Vorliegender Text:

Mit Bescheid vom 27.10.2021 hat das Landratsamt Berchtesgadener Land den von ihm selbst erlassenen wasserrechtlichen Bewilligungsbescheid für das Schachtkraftwerk an der Saalach in Bad Reichenhall am sogenannten Luitpoldwehr aufgehoben. Die Kanzlei Baumann Rechtsanwälte Partnerschaftsgesellschaft mbB (Würzburg/Leipzig/Hannover) hatte für den Bund Naturschutz in Bayern e.V. (BN) und den Landesfischereiverband Bayern e.V. (LFV) Klage gegen den Bewilligungsbescheid vor dem Verwaltungsgericht München erhoben. Die Kläger wurden vom Landesbund für Vogelschutz finanziell unterstützt.

Gezeigte Daten:
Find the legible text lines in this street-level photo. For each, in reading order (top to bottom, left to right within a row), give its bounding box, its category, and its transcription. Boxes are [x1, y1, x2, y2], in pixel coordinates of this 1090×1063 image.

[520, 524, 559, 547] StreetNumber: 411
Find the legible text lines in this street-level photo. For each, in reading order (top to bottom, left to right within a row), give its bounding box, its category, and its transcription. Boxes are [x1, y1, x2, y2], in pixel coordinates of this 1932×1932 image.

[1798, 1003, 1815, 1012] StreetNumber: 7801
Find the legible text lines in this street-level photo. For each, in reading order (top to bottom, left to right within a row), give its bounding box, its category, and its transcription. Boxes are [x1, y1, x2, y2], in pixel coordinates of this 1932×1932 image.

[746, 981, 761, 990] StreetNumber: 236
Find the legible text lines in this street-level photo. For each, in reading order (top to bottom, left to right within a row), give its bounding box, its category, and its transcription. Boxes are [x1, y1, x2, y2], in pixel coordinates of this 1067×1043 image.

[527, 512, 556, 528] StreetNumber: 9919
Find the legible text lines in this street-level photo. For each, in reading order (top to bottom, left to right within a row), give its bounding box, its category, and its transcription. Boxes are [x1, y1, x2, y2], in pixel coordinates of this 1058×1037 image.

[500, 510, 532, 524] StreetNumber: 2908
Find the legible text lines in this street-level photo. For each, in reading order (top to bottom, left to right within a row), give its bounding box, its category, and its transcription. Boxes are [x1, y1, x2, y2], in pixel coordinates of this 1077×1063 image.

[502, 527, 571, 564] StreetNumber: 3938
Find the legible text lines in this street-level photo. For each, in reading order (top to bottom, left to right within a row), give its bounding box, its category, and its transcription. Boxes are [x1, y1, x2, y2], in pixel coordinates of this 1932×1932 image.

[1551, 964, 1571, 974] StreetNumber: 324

Die Aufgabenstellung:
1. Schreibe den Text über das Schachtkraftwerk von „Mit Bescheid vom“ bis einschließlich „Vogelschutz finanziell unterstützt.“ neu und benenne dabei „Kläger“ in „Klageparteien“ um.
2. Stelle die Zeilen unter „Gezeigte Daten“ vom Anfang bis einschließlich der Zeile mit „[520, 524, 559, 547] StreetNumber: 411“ als zweispaltige CSV mit den Spalten „Anfrage“ und „Antwort“ dar, eine CSV-Zeile pro Anfrage. Setze Anfrage und Antwort jeweils in ein Feld in Anführungszeichen und ersetze Zeilenumbrüche durch Leerzeichen.
Der Text über das Schachtkraftwerk und die Zeilen stehen in keinem Zusammenhang miteinander.

Endergebnisse:
1.
Mit Bescheid vom 27.10.2021 hat das Landratsamt Berchtesgadener Land den von ihm selbst erlassenen wasserrechtlichen Bewilligungsbescheid für das Schachtkraftwerk an der Saalach in Bad Reichenhall am sogenannten Luitpoldwehr aufgehoben. Die Kanzlei Baumann Rechtsanwälte Partnerschaftsgesellschaft mbB (Würzburg/Leipzig/Hannover) hatte für den Bund Naturschutz in Bayern e.V. (BN) und den Landesfischereiverband Bayern e.V. (LFV) Klage gegen den Bewilligungsbescheid vor dem Verwaltungsgericht München erhoben. Die Klageparteien wurden vom Landesbund für Vogelschutz finanziell unterstützt.

2.
Anfrage,Antwort
"Find the legible text lines in this street-level photo. For each, in reading order (top to bottom, left to right within a row), give its bounding box, its category, and its transcription. Boxes are [x1, y1, x2, y2], in pixel coordinates of this 1090×1063 image.","[520, 524, 559, 547] StreetNumber: 411"